What is needed:
Return the article below about the ANC's factions in full, word for word.

Source document:
NEWS & ANALYSIS

Who's driving the new ANC?

Lester Venter asks whether the Zuma-ites are really the ones in control

Everyone knows that the logic of democratic politics is the struggle to occupy the middle ground. For this reason the history of right-wing breakaways is not one that boasts many successes. So, you might say, the current ANC splinterists, with Mosiuoa Lekota as their fill-in figurehead, are doing themselves no political favours; they are walking away from the centre of power.

Or are they?

Watching the slow-motion fragmentation of the African National Congress is like looking into one of those old-fashioned kaleidoscopes - right now the old pattern is in mid-shatter, and the pieces are still groping for their new arrangement.

But what will it be? For a while now, the answer has seemed as apparent to me as, I assume, to everyone else: the Mbeki faction has been ... is being ... shafted by a loose front emanating from the left of the governing alliance. The left is moving into the centre ground because in an electorate made up in greatest part of the poor, the unemployed and those who feel disowned by the New Society, nothing else makes sense. And Jacob Zuma stands at the pinnacle of all this.

Information supplied:
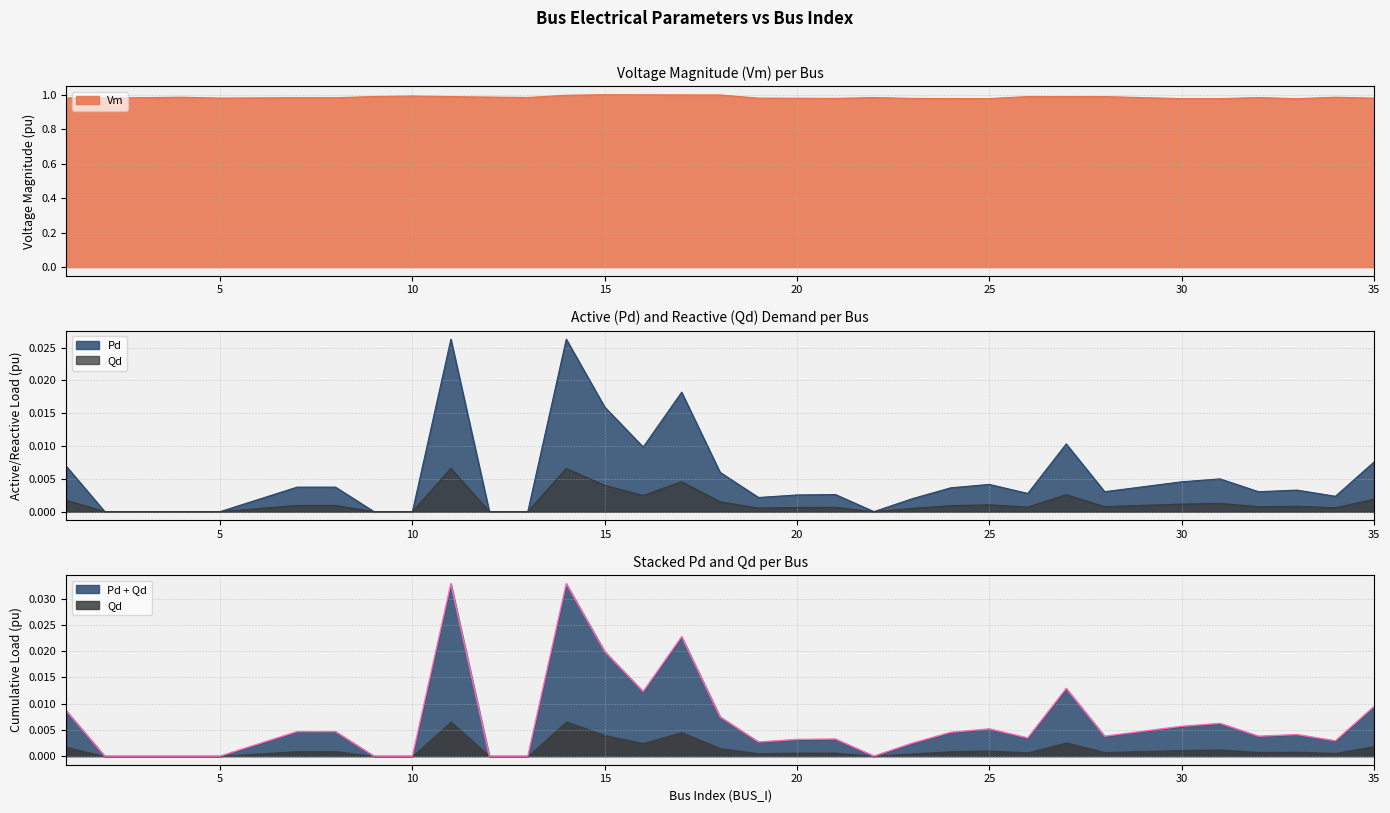

At which label is Pd closest to 0?

2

Solution:
NEWS & ANALYSIS

Who's driving the new ANC?

Lester Venter asks whether the Zuma-ites are really the ones in control

Everyone knows that the logic of democratic politics is the struggle to occupy the middle ground. For this reason the history of right-wing breakaways is not one that boasts many successes. So, you might say, the current ANC splinterists, with Mosiuoa Lekota as their fill-in figurehead, are doing themselves no political favours; they are walking away from the centre of power.

Or are they?

Watching the slow-motion fragmentation of the African National Congress is like looking into one of those old-fashioned kaleidoscopes - right now the old pattern is in mid-shatter, and the pieces are still groping for their new arrangement.

But what will it be? For a while now, the answer has seemed as apparent to me as, I assume, to everyone else: the Mbeki faction has been ... is being ... shafted by a loose front emanating from the left of the governing alliance. The left is moving into the centre ground because in an electorate made up in greatest part of the poor, the unemployed and those who feel disowned by the New Society, nothing else makes sense. And Jacob Zuma stands at the pinnacle of all this.